Hazard parecía reacio, pero Sutherland ya estaba de pie tendiéndole una mano.
—Si me necesitan para cualquier cosa, lo que sea...
—Todos tenemos su tarjeta —respondió Sutherland asintiendo con brusquedad, y se quedó allí quieto mientras Yeats y Hazard se marchaban. Luego buscó a Emily Crowther—. Emily, ¿puede cerrar la puerta, por favor? Deberíamos esperar a Phil, pero podemos ponerlo al día en cuanto vuelva. Será mejor que hagamos esto ahora mismo.
Sutherland estaba toqueteando la pantalla de su móvil. Cuando empezó a sonar, activó el altavoz.
—Inspector Sutherland —Clarke reconoció la voz de Deborah Quant—, gracias por llamar.
—El equipo al completo está aquí, profesora —dijo Sutherland—. Estamos listos para escuchar lo que tenga que decirnos.
—Quienquiera que fuese la canguro de los Bloom, debería haber procurado echar un vistazo en el bolso de la madre. Había metido media vida de su hijo en él, incluida una copia de su historial dental.
Sutherland se volvió hacia Clarke, pero ella estaba mirando a la pared opuesta a la vez que intentaba no sonrojarse.
—Parece que coincide —dijo Quant—. Aun así, haremos la prueba del ADN. Hay que adoptar todas las precauciones, pero los padres creen que la muestra de pelo que les enseñamos pertenecía a Stuart. Lo mismo sucede con las fotos de su ropa. No presenta rasgos distintivos ni tatuajes, así que eso es más o menos todo lo que tenemos.

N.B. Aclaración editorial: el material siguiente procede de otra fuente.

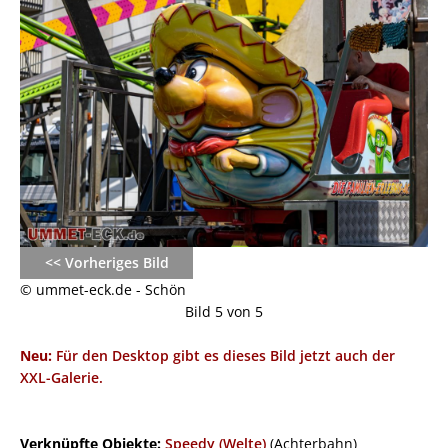
<< Vorheriges Bild
© ummet-eck.de - Schön
Bild 5 von 5
Neu:
Für den Desktop gibt es dieses Bild jetzt auch der
XXL-Galerie.
Verknüpfte Objekte:
Speedy (Welte)
(Achterbahn)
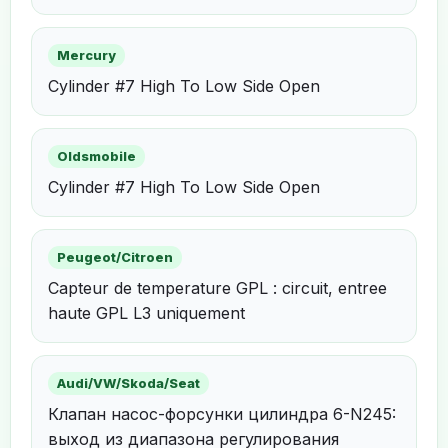
Mercury
Cylinder #7 High To Low Side Open
Oldsmobile
Cylinder #7 High To Low Side Open
Peugeot/Citroen
Capteur de temperature GPL : circuit, entree
haute GPL L3 uniquement
Audi/VW/Skoda/Seat
Клапан насос-форсунки цилиндра 6-N245:
выход из диапазона регулирования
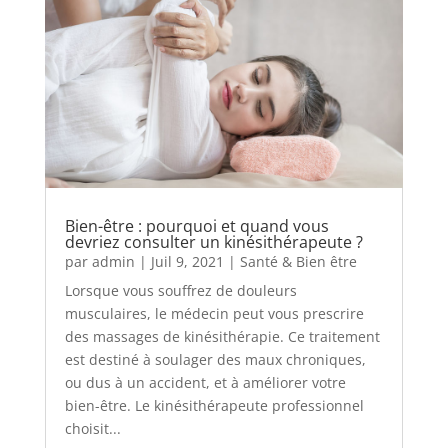
Bien-être : pourquoi et quand vous
devriez consulter un kinésithérapeute ?
par
admin
|
Juil 9, 2021
|
Santé & Bien être
Lorsque vous souffrez de douleurs
musculaires, le médecin peut vous prescrire
des massages de kinésithérapie. Ce traitement
est destiné à soulager des maux chroniques,
ou dus à un accident, et à améliorer votre
bien-être. Le kinésithérapeute professionnel
choisit...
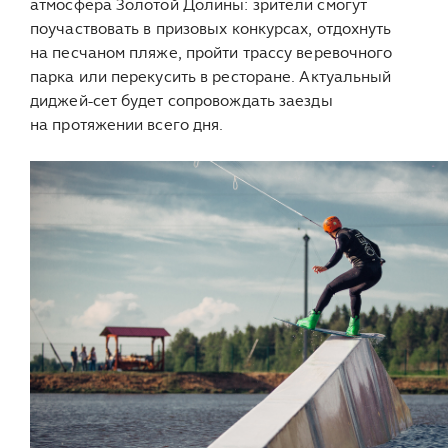
атмосфера Золотой Долины: зрители смогут
поучаствовать в призовых конкурсах, отдохнуть
на песчаном пляже, пройти трассу веревочного
парка или перекусить в ресторане. Актуальный
диджей-сет будет сопровождать заезды
на протяжении всего дня.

—¿Les mencionaron las esposas?
—Por supuesto que no.
—¿Y cuál es la causa de la muerte?
—Aubrey y yo coincidimos bastante. Traumatismo por objeto contundente. El agujero de la parte trasera del cráneo tiene un par de centímetros. Un martillo, quizás. O una barra de hierro. Hemos tomado muestras para comprobar si dejó algún resto. Después de tanto tiempo, no albergo muchas esperanzas.
—Gracias, profesora. ¿Hay algo más que debamos saber?
—Aubrey quiere ver el lugar donde encontraron el coche. Pregunta si su equipo forense sigue allí trabajando.
—El coche ha sido trasladado al laboratorio.
—Manténgame informada de sus progresos. El suelo del maletero nos dirá si fue asesinado in situ. La profesora Hamilton dice que actualmente se están realizando trabajos interesantes en pedología. Una persona de Aberdeen podría sernos útil.
—¿A qué se refiere?
—Barro en la carrocería y el interior del coche, fragmentos de tierra incrustados en los neumáticos, ese tipo de cosas. Podría ayudarlos a ustedes a saber dónde estuvo antes de que acabara en el barranco.
—Lo tendré en cuenta.
—Ah...
—¿Qué?
—Se lo noto en la voz. ¿El caso aún no tiene presupuesto?
—No, todavía no.
—Bueno, no tengo ni idea de cuánto cuesta ahora mismo una pedóloga, pero sé que hay poco dinero. Dicho lo cual, la víctima era Stuart Bloom, así que los jefes no querrán dar la imagen de que escatiman esfuerzos.
—¿Estás cien por cien segura, Deborah? —preguntó Clarke.
—Hola, Siobhan. Me pareció verte en la sala de visitas. Digamos que al noventa y nueve coma nueve por ciento. —El teléfono de Sutherland empezó a sonar—. Parece que tiene otra llamada —dijo Deborah Quant—. Debería atenderla. Probablemente sea el comisario de esta semana.
—Las noticias vuelan —dijo Sutherland.
—¿No le parece?
Sutherland cogió el teléfono, finalizó la llamada con Quant y se llevó el dispositivo a la oreja.
—¿Sí, señor? —dijo mientras se dirigía al pasillo.
Cuando él salía, entró Yeats.
—¿Qué me he perdido? —preguntó.
—Enciende la tetera y te lo contamos —respondió Tess Leighton.